<<<<

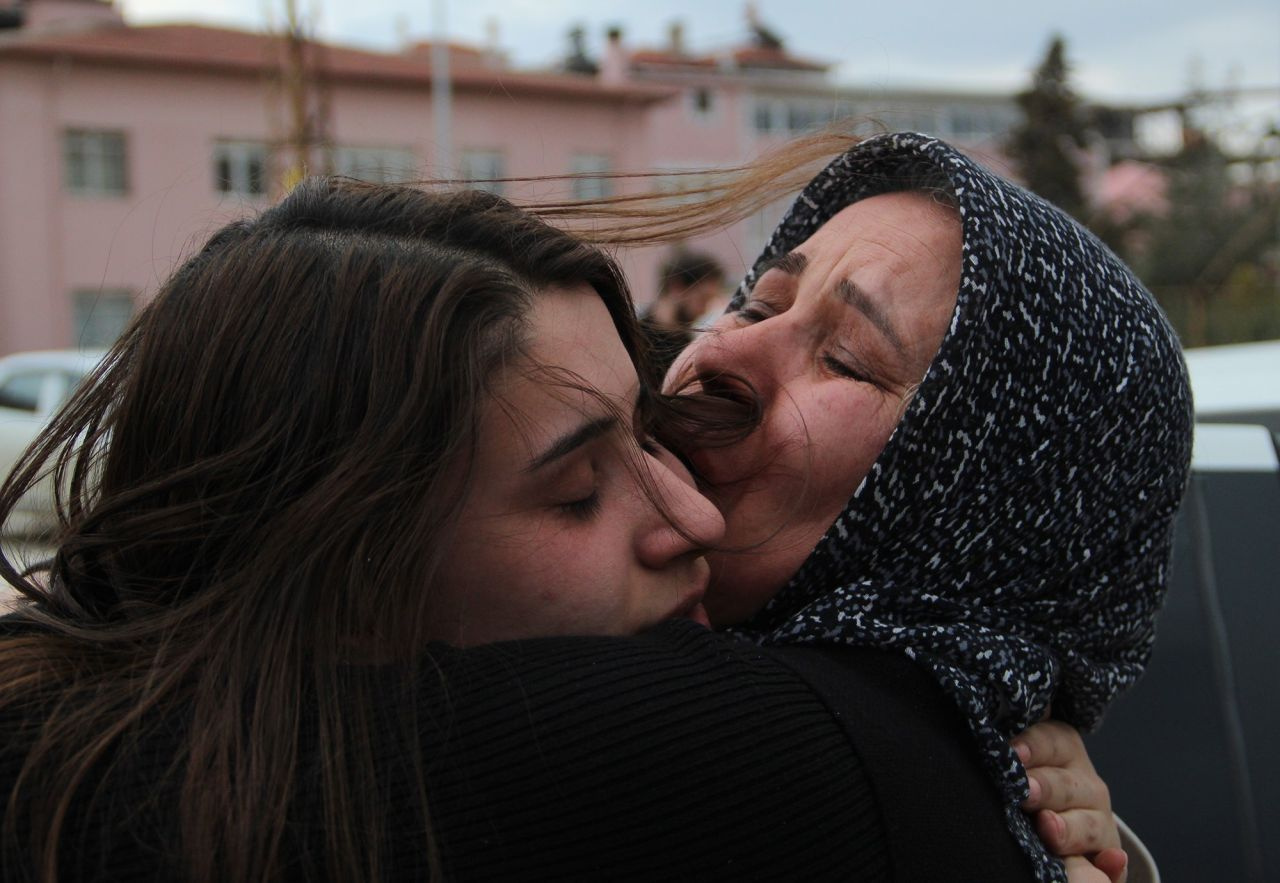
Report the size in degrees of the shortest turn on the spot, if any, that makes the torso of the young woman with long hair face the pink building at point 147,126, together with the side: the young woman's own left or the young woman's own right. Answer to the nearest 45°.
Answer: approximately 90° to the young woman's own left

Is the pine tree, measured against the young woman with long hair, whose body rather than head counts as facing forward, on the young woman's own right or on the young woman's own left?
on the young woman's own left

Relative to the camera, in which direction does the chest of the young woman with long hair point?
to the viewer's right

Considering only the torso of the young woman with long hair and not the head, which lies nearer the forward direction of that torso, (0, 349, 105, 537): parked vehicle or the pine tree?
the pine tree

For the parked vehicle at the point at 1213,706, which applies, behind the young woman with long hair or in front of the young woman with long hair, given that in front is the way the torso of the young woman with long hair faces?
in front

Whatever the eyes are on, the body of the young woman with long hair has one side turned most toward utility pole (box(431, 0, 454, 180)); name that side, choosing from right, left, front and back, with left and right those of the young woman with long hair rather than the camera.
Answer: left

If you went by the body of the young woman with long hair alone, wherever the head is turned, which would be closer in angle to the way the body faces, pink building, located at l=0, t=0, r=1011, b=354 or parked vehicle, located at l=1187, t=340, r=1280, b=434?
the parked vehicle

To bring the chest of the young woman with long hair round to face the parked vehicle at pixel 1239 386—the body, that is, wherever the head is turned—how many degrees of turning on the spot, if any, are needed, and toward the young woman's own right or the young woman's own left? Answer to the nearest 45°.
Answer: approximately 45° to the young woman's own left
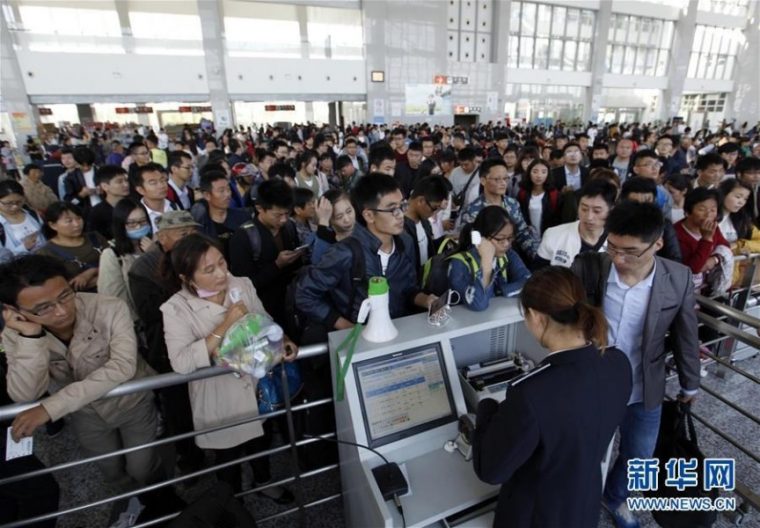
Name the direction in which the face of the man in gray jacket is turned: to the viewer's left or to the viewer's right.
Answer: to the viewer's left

>>>>

**YOUR TASK**: Can you write out all the material again, replacing "young woman with long hair" with "woman with dark hair" everywhere, changing nothing else and leaving out the pictures?

**OUTPUT FOR THIS EXERCISE**:
Report the size in degrees of the shortest turn on the spot, if any, that makes the torso of the woman with dark hair face the pink building at point 147,126, together with the side: the young woman's own left or the young woman's own right. Answer to the nearest 45°.
Answer: approximately 90° to the young woman's own left

Is the pine tree, measured against the woman with dark hair, whose body rather than head counts as facing forward, on the young woman's own right or on the young woman's own left?
on the young woman's own left

Relative to the camera, in which direction does the chest of the woman with dark hair point?
to the viewer's right

Considering only the torso of the woman with dark hair and not the head, which lies nearer the forward direction of that torso, (0, 349, 105, 537): parked vehicle or the pine tree?
the pine tree

For the parked vehicle at the point at 1213,706, which applies, behind the woman with dark hair or in front of the woman with dark hair, given that in front is the way the torso of the woman with dark hair faces?
in front

Whatever the eyes are on, the body of the woman with dark hair has one side turned most toward utility pole (box(431, 0, 454, 180)); name that side, choosing from right, left, front and back, with left and right those of the woman with dark hair rather than the camera.
Answer: left

If you went by the body of the woman with dark hair alone, wherever the head is turned, which would be closer in angle to the way the body faces, pink building, located at l=0, t=0, r=1011, b=354 or parked vehicle, located at l=1187, t=340, r=1280, b=434?
the parked vehicle

To bring the chest of the woman with dark hair round to face the parked vehicle at pixel 1239 386—the body, that is, wherever the head is turned—how many degrees of turning on the spot, if any, are needed, and toward the young woman's own right or the young woman's own left? Answer to the nearest 45°.
Answer: approximately 45° to the young woman's own left
Name the direction in which the face of the man in gray jacket is turned: to the viewer's left or to the viewer's right.
Answer: to the viewer's left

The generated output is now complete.